Composed 1812, premièred 1814
Berliner Philharmoniker, Herbert von Karajan
Beethoven completed this work in 1812, and conducted the first performance at Vienna on February 27, 1814. The year 1812 was both eventful and productive for the very deaf but very famous Beethoven. In July, at Teplitz spa, he finally met the great Goethe (1749-1832), but was disappointed to find (in his opinion) an aging courtier who was neither a firebrand nor a fellow democrat, and furthermore a musical dilettante. In turn, Beethoven's power both as a person and as an artist impressed Goethe, but the old poet-playwright was fatigued by his high-pitched intensity and offended by a lack of manners bordering on rudeness.
Withal, Beethoven somehow made time in 1812 to compose a final violin and piano sonata (Op. 96), and to complete a new pair of symphonies. Nos. 7 and 8, begun in 1809 (the year of the Emperor Concerto), were related in much the way his Fifth and Sixth symphonies had been. In 1813 he conducted the Dionysian Seventh to great acclaim, but saved the elfin Eighth for an 1814 concert where it was fatally sandwiched between the Seventh Symphony and Wellington's Victory, or the Battle of Vittoria. This last was adored by the audience in direct proportion to its awfulness, but they only sniffed at the Eighth.
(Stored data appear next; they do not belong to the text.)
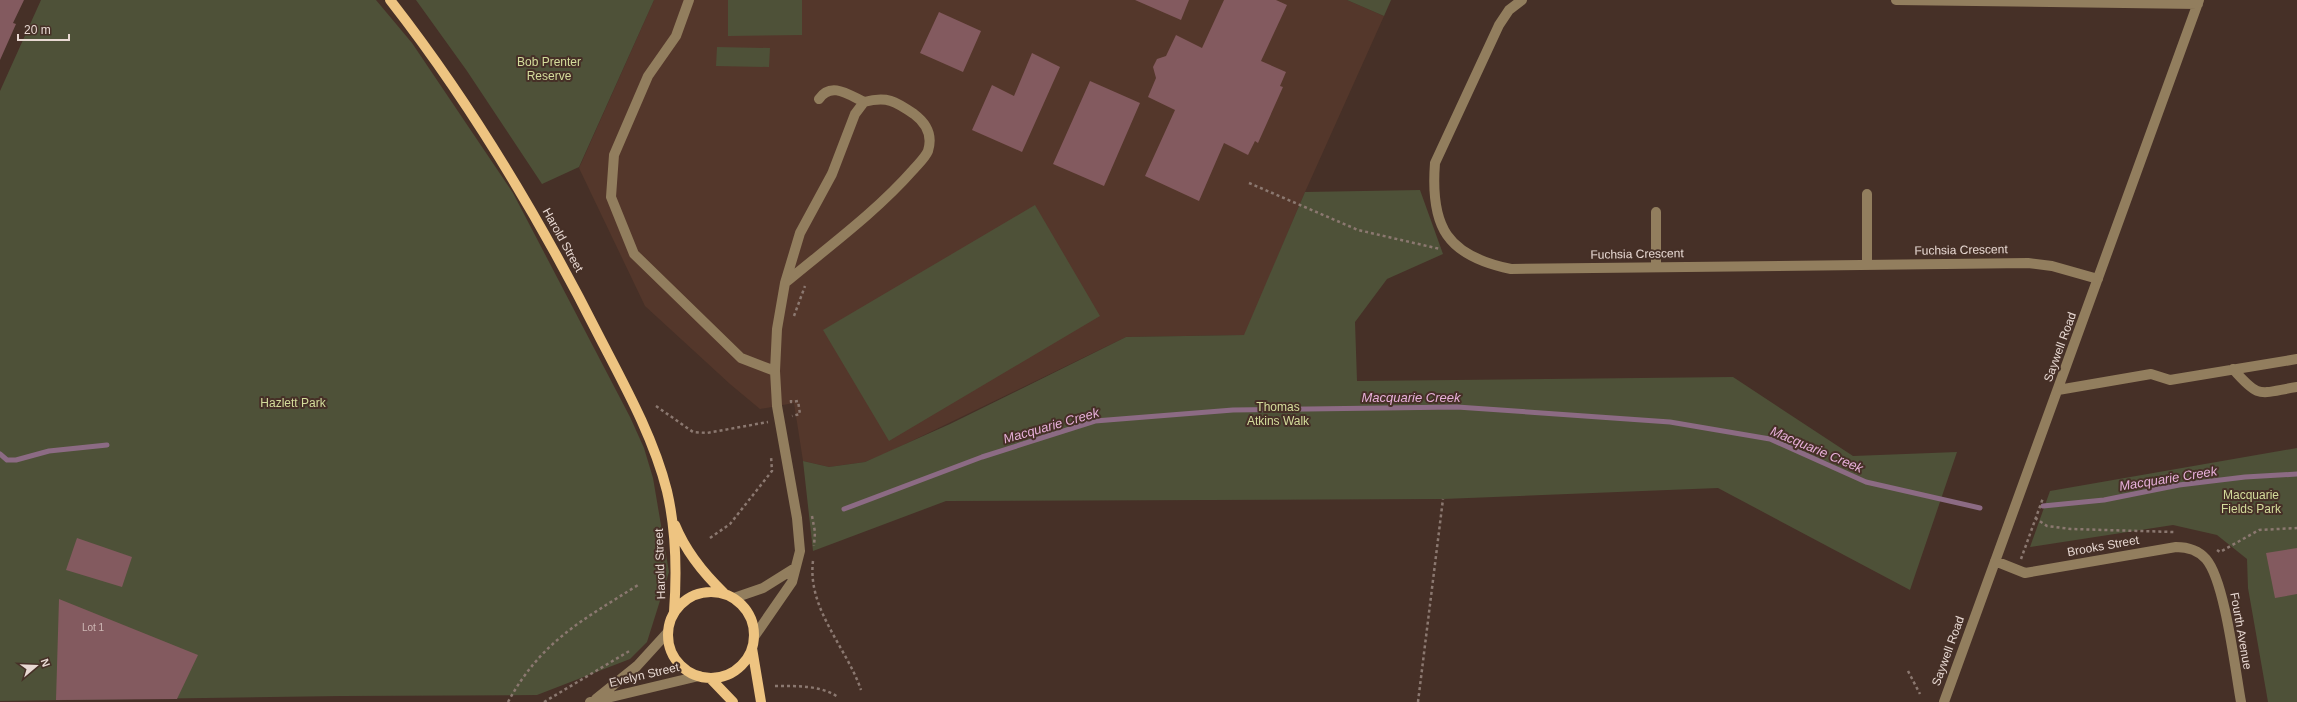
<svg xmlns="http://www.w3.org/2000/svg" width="2297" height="702" font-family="Helvetica,sans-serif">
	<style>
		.built { fill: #54372b }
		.green { fill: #4e5138 }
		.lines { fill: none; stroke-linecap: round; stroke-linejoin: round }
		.stream { stroke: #8c6b84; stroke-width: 5 }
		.building { fill: #835a5f }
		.path { stroke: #8b7870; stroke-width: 2.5; stroke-dasharray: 3 3; stroke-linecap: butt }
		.minor { stroke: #927e5e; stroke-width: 10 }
		.major { stroke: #eec481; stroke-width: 10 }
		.labels { text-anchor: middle; stroke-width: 4; stroke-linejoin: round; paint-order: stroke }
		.number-label { font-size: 10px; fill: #cfb9b6 }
		.park-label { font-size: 12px; fill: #d4dc9b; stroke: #463027 }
		.street-label { font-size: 12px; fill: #e8d9d3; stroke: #463027 }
		.water-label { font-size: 13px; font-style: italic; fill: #e7afd9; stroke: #463027 }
	</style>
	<rect width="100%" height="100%" fill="#463027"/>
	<path class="built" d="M654,0H1347L1384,16L1305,192L1245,335L1126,337L889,452L865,462L829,467L803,461L794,403L760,409L730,384L645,306L579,168Z"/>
	<path class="green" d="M41,0H376L412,43L513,193L630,417L644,448L653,478L669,572L647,642L630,659L537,695L341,696L0,701V91Z
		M416,0H654L579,167L542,184L467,71Z
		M728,0H802V35L728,36Z
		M1347,0H1391L1384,16Z
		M717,47L770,48L769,67L716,66Z
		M1420,190L1443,254L1387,279L1355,322L1357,381L1733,377L1853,456L1957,452L1910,590L1718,488L1443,499L946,501L813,551L803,461L829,467L865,462L950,424L1126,337L1244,335L1305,192Z
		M1035,205L1100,316L889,441L823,330Z
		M2297,448V702H2268L2248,588L2247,559L2217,535L2173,525L2030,547L2050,491Z"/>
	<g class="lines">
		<path class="stream" d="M0,454L7,460H16L49,451L107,445
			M2043,506L2104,500L2179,485L2245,477L2297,474
			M844,509L982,457L1095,421L1233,410L1457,407L1670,422L1770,439L1866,482L1980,508"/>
	</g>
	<path class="building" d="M0,0H24L13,23L16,24L0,60Z
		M1135,0H1189L1181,20Z
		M1224,0H1276L1287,5L1261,61L1286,72L1280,86L1283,87L1258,143L1255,141L1248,155L1224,143L1199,201L1145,176L1175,110L1148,97L1156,78L1153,67L1157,59L1166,56L1176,35L1202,48Z
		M939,12L981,31L963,72L920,53Z
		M1032,53L1060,67L1022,152L972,130L992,85L1014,96Z
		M1090,81L1140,103L1104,186L1053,164Z
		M77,538L132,557L122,587L66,570Z
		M2297,548V594L2275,598L2266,553Z
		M59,599L198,655L177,699L56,700Z"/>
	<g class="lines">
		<path class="path" d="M1249,183L1358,230L1440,249
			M794,316L805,286
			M791,400V402L798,401L800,414L792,416
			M656,406L693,432L707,433L768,422
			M812,516L815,532L814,546
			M2035,518L2047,526L2071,529L2174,532
			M710,538L730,524L772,471L771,456
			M2217,550L2220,552L2259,530L2297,528
			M2021,559L2043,498
			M813,561C807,609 847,648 861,690
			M1908,671L1920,694
			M775,686C797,686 820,685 838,697
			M508,702C541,641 583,620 638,585
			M544,702L631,650
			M1418,702L1443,499"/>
		<path class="minor" d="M689,0L676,36L648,76L614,155L611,197L634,254L741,358L775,371
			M1522,0L1509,10L1499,25L1435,163C1430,227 1447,256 1511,269L2028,263L2052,266L2098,279
			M1896,0L2198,4
			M819,99C831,81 849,95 864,102
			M1867,264V194
			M1656,266V212
			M2233,369C2260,400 2259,393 2297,387
			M2058,390L2151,374L2170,380L2297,359
			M1995,561L2025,573L2176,547C2187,547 2198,550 2206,559C2225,581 2235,669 2241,702
			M734,598L763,588L795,568
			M754,637L792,582L800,551L797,518L777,406L775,371L777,329L785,283L800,233L832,174L855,114L864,102C887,96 895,101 914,114C926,123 933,135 928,151C925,158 918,164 913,170C876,212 828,247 785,283
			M596,699L637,666L668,632
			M590,702L699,676
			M1944,702L2199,0"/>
		<path class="major" d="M390,0C472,105 541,221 601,340C626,388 654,439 667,491C676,530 677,572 674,612
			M675,525C686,552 703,573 724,593
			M668 635a43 43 0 1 1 86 0a43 43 0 1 1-86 0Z
			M752,648L761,702
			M710,678L733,702"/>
	</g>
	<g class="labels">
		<g class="number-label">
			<text x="93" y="631">Lot 1</text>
		</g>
		<g class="park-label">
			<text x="549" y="66">Bob Prenter<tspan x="549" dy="14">Reserve</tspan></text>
			<text x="293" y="407">Hazlett Park</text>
			<text x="1278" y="411">Thomas<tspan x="1278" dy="14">Atkins Walk</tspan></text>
			<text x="2251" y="499">Macquarie<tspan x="2251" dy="14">Fields Park</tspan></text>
		</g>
		<g class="street-label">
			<text transform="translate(563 240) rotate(61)" y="4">Harold Street</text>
			<text transform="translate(1961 250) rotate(-1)" y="4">Fuchsia Crescent</text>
			<text transform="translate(1637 254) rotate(-1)" y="4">Fuchsia Crescent</text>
			<text transform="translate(2060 347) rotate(-70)" y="4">Saywell Road</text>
			<text transform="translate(2103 546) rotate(-10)" y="4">Brooks Street</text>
			<text transform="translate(660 564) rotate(-92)" y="4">Harold Street</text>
			<text transform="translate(2241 631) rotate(80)" y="4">Fourth Avenue</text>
			<text transform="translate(1948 651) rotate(-70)" y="4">Saywell Road</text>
			<text transform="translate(644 675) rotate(-13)" y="4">Evelyn Street</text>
		</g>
		<g class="water-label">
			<text x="1411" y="402">Macquarie Creek</text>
			<text transform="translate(1051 425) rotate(-16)" y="5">Macquarie Creek</text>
			<text transform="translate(1817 449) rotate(23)" y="5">Macquarie Creek</text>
			<text transform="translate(2168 478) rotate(-9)" y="5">Macquarie Creek</text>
		</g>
	</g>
	<g transform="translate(36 666) rotate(71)" stroke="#463027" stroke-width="3" paint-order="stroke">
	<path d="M0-3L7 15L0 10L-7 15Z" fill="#e8d9d3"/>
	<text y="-6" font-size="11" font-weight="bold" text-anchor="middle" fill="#e8d9d3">N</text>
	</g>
	<path d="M18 34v6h51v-6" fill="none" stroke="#e8d9d3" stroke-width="2"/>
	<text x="24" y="34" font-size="12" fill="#e8d9d3" stroke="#463027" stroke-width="3" paint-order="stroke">20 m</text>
</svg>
Compared to the Seventh, No. 8 is benign as well as brief. There are four movements, in all of which the old Classical forms are clearly delineated but somehow thrown out of balance by a constant barrage of curiously humorous distortions. Were the work not such an essentially lyrical joy, one might divine hints of the creative crisis to come for its maker. Its metronomic second movement (which is perhaps an actual tweaking of the recently invented metronome) has only 81 bars—the fewest in Beethoven's symphonic canon. The composer asked that the third movement be played Tempo di minuetto (in fact it is a Landler), rather than at scherzo speed. The movement's heavy, graceless accents seem to poke fun at the courtly world only recently passed.The first and final movements are both written in sonata form, both marked Allegro vivace—con brio, too, in the first.
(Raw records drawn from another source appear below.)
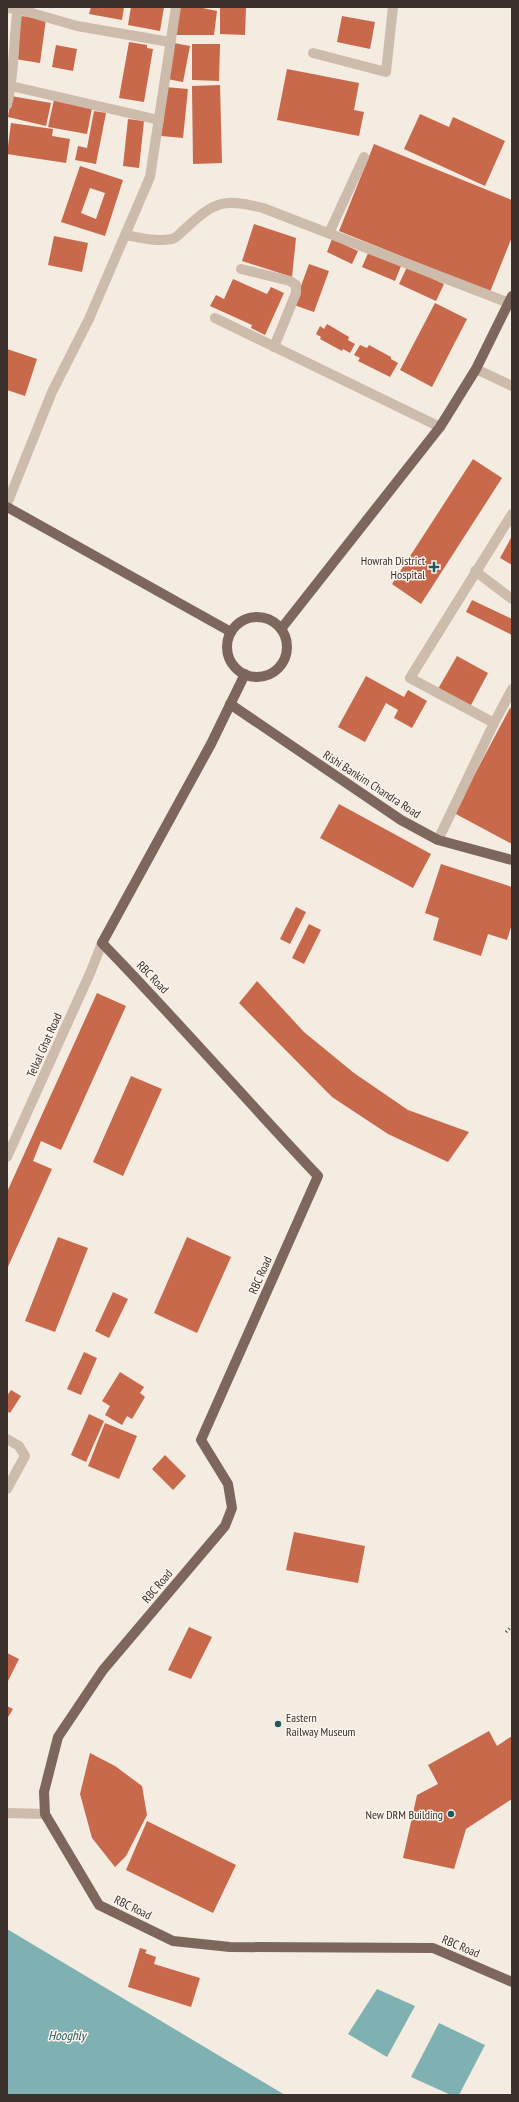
<svg xmlns="http://www.w3.org/2000/svg" width="519" height="2102" viewBox="0 0 519 2102" font-family="'PT Sans Narrow',sans-serif">
<style>
.water{fill:#7fb0b2}
.building{fill:#c8694b;fill-rule:evenodd}
.lines{fill:none;stroke-linecap:round;stroke-linejoin:round}
.minor{stroke:#cdbbac;stroke-width:10}
.major{stroke:#7d675c;stroke-width:10}
.rail{stroke:#3b302b;stroke-width:3;stroke-dasharray:1 3;stroke-linecap:butt}
.poi-dot{fill:#1f5a5e;stroke:#fbf5ee;stroke-width:1.5}
.labels{text-anchor:middle;dominant-baseline:central;stroke-width:3;stroke-linejoin:round;paint-order:stroke}
.poi-label{font-size:12px;fill:#3b302b;stroke:#fbf5ee;text-anchor:end}
.street-label{font-size:12px;fill:#3b302b;stroke:#fbf5ee}
.water-label{font-size:13px;font-style:italic;fill:#1f5a5e;stroke:#fbf5ee}
</style>
<rect width="100%" height="100%" fill="#f4ebe1"/>
<!-- water -->
<g class="water">
<path d="M 7,1929 L 285,2095 L 7,2095 Z"/>
<path d="M 377,1989 L 415,2006 L 387,2057 L 348,2034 Z"/>
<path d="M 439,2023 L 485,2045 L 459,2095 L 451,2095 L 411,2077 Z"/>
</g>
<!-- building -->
<g class="building">
<path d="M 91,7 L 124,7 L 122,20 L 89,14 Z"/>
<path d="M 131,7 L 164,7 L 160,31 L 128,25 Z"/>
<path d="M 180,7 L 198,7 L 217,11 L 214,35 L 176,35 Z"/>
<path d="M 220,7 L 246,7 L 245,35 L 220,34 Z"/>
<path d="M 21,16 L 46,19 L 40,63 L 15,59 Z"/>
<path d="M 342,16 L 375,22 L 370,49 L 337,42 Z"/>
<path d="M 129,42 L 147,45 L 147,48 L 153,49 L 144,102 L 119,98 Z"/>
<path d="M 174,43 L 190,46 L 183,82 L 167,79 Z"/>
<path d="M 192,44 L 220,44 L 219,81 L 192,80 Z"/>
<path d="M 56,45 L 77,49 L 73,71 L 52,67 Z"/>
<path d="M 287,69 L 359,83 L 354,110 L 364,112 L 359,136 L 277,120 Z"/>
<path d="M 220,85 L 222,163 L 193,164 L 192,86 Z"/>
<path d="M 165,87 L 188,89 L 183,138 L 161,136 Z"/>
<path d="M 11,96 L 51,103 L 46,126 L 8,117 Z"/>
<path d="M 54,100 L 92,108 L 87,134 L 48,127 Z"/>
<path d="M 94,111 L 106,113 L 96,164 L 75,160 L 78,146 L 87,148 Z"/>
<path d="M 420,114 L 449,127 L 453,117 L 505,141 L 485,186 L 404,149 Z"/>
<path d="M 128,119 L 144,121 L 139,168 L 123,166 Z"/>
<path d="M 11,123 L 53,129 L 52,136 L 70,139 L 66,163 L 7,154 Z"/>
<path d="M 374,144 L 512,200 L 512,237 L 490,292 L 339,231 Z"/>
<path d="M 80,166 L 123,180 L 105,236 L 61,222 ZM 90,188 L 105,193 L 96,219 L 81,213 Z"/>
<path d="M 254,224 L 296,238 L 292,277 L 242,261 Z"/>
<path d="M 54,236 L 88,243 L 82,272 L 48,265 Z"/>
<path d="M 332,239 L 358,251 L 352,264 L 327,252 Z"/>
<path d="M 369,251 L 401,266 L 395,281 L 362,267 Z"/>
<path d="M 309,264 L 329,271 L 314,312 L 294,305 Z"/>
<path d="M 407,267 L 444,284 L 436,301 L 399,284 Z"/>
<path d="M 233,279 L 267,294 L 271,287 L 284,293 L 265,335 L 251,328 L 252,325 L 210,306 L 216,295 L 224,299 Z"/>
<path d="M 435,303 L 467,319 L 432,387 L 400,370 Z"/>
<path d="M 327,324 L 349,337 L 348,340 L 355,344 L 350,353 L 343,349 L 342,351 L 320,339 L 321,337 L 316,334 L 320,326 L 324,329 Z"/>
<path d="M 360,345 L 367,348 L 369,345 L 391,357 L 391,359 L 398,363 L 390,377 L 358,361 L 360,358 L 354,355 Z"/>
<path d="M 7,349 L 37,359 L 25,396 L 7,390 Z"/>
<path d="M 473,459 L 502,478 L 421,604 L 392,584 Z"/>
<path d="M 512,536 L 512,565 L 500,558 Z"/>
<path d="M 472,600 L 512,619 L 512,635 L 466,612 Z"/>
<path d="M 457,656 L 488,673 L 470,707 L 438,689 Z"/>
<path d="M 366,676 L 404,697 L 408,690 L 427,701 L 412,728 L 394,718 L 398,710 L 386,703 L 365,742 L 338,727 Z"/>
<path d="M 510,708 L 512,709 L 512,844 L 454,813 Z"/>
<path d="M 339,804 L 431,854 L 413,888 L 320,838 Z"/>
<path d="M 441,864 L 512,887 L 512,924 L 507,940 L 488,934 L 481,956 L 433,940 L 439,918 L 425,913 Z"/>
<path d="M 296,907 L 306,912 L 290,944 L 280,939 Z"/>
<path d="M 309,924 L 321,930 L 304,964 L 292,958 Z"/>
<path d="M 257,981 L 304,1032 L 354,1073 L 408,1110 L 469,1132 L 448,1162 L 388,1134 L 332,1097 L 239,1003 Z"/>
<path d="M 97,993 L 126,1006 L 61,1150 L 41,1141 L 33,1161 L 52,1169 L 7,1269 L 7,1192 Z"/>
<path d="M 131,1076 L 162,1089 L 123,1176 L 93,1162 Z"/>
<path d="M 58,1237 L 88,1248 L 55,1332 L 25,1321 Z"/>
<path d="M 187,1237 L 231,1257 L 197,1333 L 154,1313 Z"/>
<path d="M 113,1292 L 128,1299 L 109,1338 L 95,1331 Z"/>
<path d="M 84,1352 L 97,1358 L 81,1395 L 67,1389 Z"/>
<path d="M 120,1372 L 144,1387 L 140,1393 L 145,1397 L 132,1419 L 127,1416 L 122,1425 L 105,1415 L 110,1406 L 102,1401 Z"/>
<path d="M 11,1390 L 21,1396 L 10,1413 L 7,1411 L 7,1396 Z"/>
<path d="M 89,1414 L 104,1421 L 86,1462 L 71,1455 Z"/>
<path d="M 105,1423 L 137,1436 L 119,1479 L 88,1466 Z"/>
<path d="M 165,1455 L 186,1476 L 173,1490 L 152,1469 Z"/>
<path d="M 294,1532 L 365,1546 L 358,1583 L 286,1570 Z"/>
<path d="M 189,1627 L 212,1637 L 191,1679 L 168,1670 Z"/>
<path d="M 7,1653 L 19,1659 L 7,1683 Z"/>
<path d="M 7,1706 L 13,1709 L 7,1719 Z"/>
<path d="M 489,1731 L 497,1746 L 512,1736 L 512,1799 L 466,1829 L 454,1869 L 403,1858 L 417,1795 L 438,1784 L 428,1765 Z"/>
<path d="M 90,1753 L 115,1766 L 142,1786 L 147,1815 L 126,1856 L 115,1867 L 92,1838 L 80,1794 Z"/>
<path d="M 147,1821 L 236,1865 L 213,1913 L 126,1870 Z"/>
<path d="M 140,1948 L 147,1950 L 145,1953 L 156,1957 L 154,1964 L 200,1978 L 191,2007 L 128,1987 Z"/>
</g>
<g class="lines">
<!-- minor -->
<g class="minor">
<path d="M 7,8 L 18,9 L 77,26 L 170,42"/>
<path d="M 313,53 L 386,72 L 393,7"/>
<path d="M 11,86 L 159,120"/>
<path d="M 7,105 C 15,73 13,39 18,7"/>
<path d="M 329,233 L 364,157"/>
<path d="M 126,235 C 141,238 156,242 172,239 C 177,238 182,231 186,228 C 215,201 224,198 263,208 L 509,303"/>
<path d="M 241,269 L 290,281 L 296,285 L 296,293 L 274,347"/>
<path d="M 215,318 L 440,427"/>
<path d="M 476,369 L 512,386"/>
<path d="M 7,504 L 52,392 L 89,319 L 150,177 L 176,7"/>
<path d="M 512,514 L 410,678 L 494,723 L 512,689"/>
<path d="M 475,571 L 512,599"/>
<path d="M 438,840 L 494,723"/>
<path d="M 7,1157 L 91,971 L 102,943"/>
<path d="M 7,1439 L 19,1446 L 25,1456 L 7,1489"/>
<path d="M 7,1813 L 45,1814"/>
</g>
<!-- major -->
<g class="major">
<path d="M 7,507 L 231,632"/>
<circle cx="257" cy="647" r="30"/>
<path d="M 281,629 L 440,427 L 476,369 L 512,296"/>
<path d="M 245,674 L 211,744 L 102,943 C 176,1019 245,1099 318,1176 L 201,1440 L 228,1484 L 232,1508 L 225,1526 L 103,1670 L 58,1737 L 44,1792 L 45,1814 L 99,1905 L 173,1941 L 230,1947 L 433,1948 L 512,1982"/>
<path d="M 230,704 L 401,820 L 438,840 L 512,860"/>
</g>
<!-- rail -->
<path class="rail" d="M 506,1632 L 512,1626"/>
</g>
<!-- markers -->
<g class="poi-dot">
<path d="M432 561h4v4h4v4h-4v4h-4v-4h-4v-4h4z"/>
<circle cx="278" cy="1724" r="4"/>
<circle cx="451" cy="1814" r="4"/>
</g>
<g class="labels">
<!-- poi labels -->
<g class="poi-label">
<text x="425" y="560">Howrah District<tspan x="425" dy="14">Hospital</tspan></text>
<text x="286" y="1717" text-anchor="start">Eastern<tspan x="286" dy="14">Railway Museum</tspan></text>
<text x="443" y="1814">New DRM Building</text>
</g>
<!-- street labels -->
<g class="street-label">
<text transform="translate(372 784) rotate(33)">Rishi Bankim Chandra Road</text>
<text transform="translate(153 977) rotate(46)">RBC Road</text>
<text transform="translate(44 1045) rotate(-66)">Telkal Ghat Road</text>
<text transform="translate(260 1275) rotate(-66)">RBC Road</text>
<text transform="translate(157 1586) rotate(-50)">RBC Road</text>
<text transform="translate(133 1907) rotate(26)">RBC Road</text>
<text transform="translate(461 1946) rotate(23)">RBC Road</text>
</g>
<!-- water labels -->
<g class="water-label">
<text x="67" y="2035">Hooghly</text>
</g>
</g>
<!-- border -->
<rect width="519" height="2102" fill="none" stroke="#3b302b" stroke-width="16"/>
</svg>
Beethoven reserved for the finale a leviathan-length coda, by then one of his musical signatures—236 bars, only 30 fewer than the combined exposition, development, and reprise! The movement wears its complexity so lightly that its true subtlety may all too easily pass unnoticed. Sudden loud interruptions in a very remote key herald still more radical explorations in the development. Here, the main rondo theme is debated in counterpoint, with cross rhythms and unexpected harmonic twists. But the giant coda is only the last joke in a work of cloudless skies and merriment. As John N. Burk summed the work up in his evergreen Life and Works of Beethoven: "[His] humor seems to consist of sudden turns in the course of an even and lyrical flow, breaking in upon formal, almost archaic periods. It is a sudden irregularity, showing its head where all [had been] regular—an altered rhythm, an explosion of fortissimo, a foreign note or an unrelated tonality...like divine play in that pure region of tonal thinking [where] melody and invention pour forth...and fancy is furiously alive." Beethoven himself thought it one of his best symphonies, while Robert Schumann praised its "profound humor" and wrote that the second movement particularly filled him with "tranquility and happiness."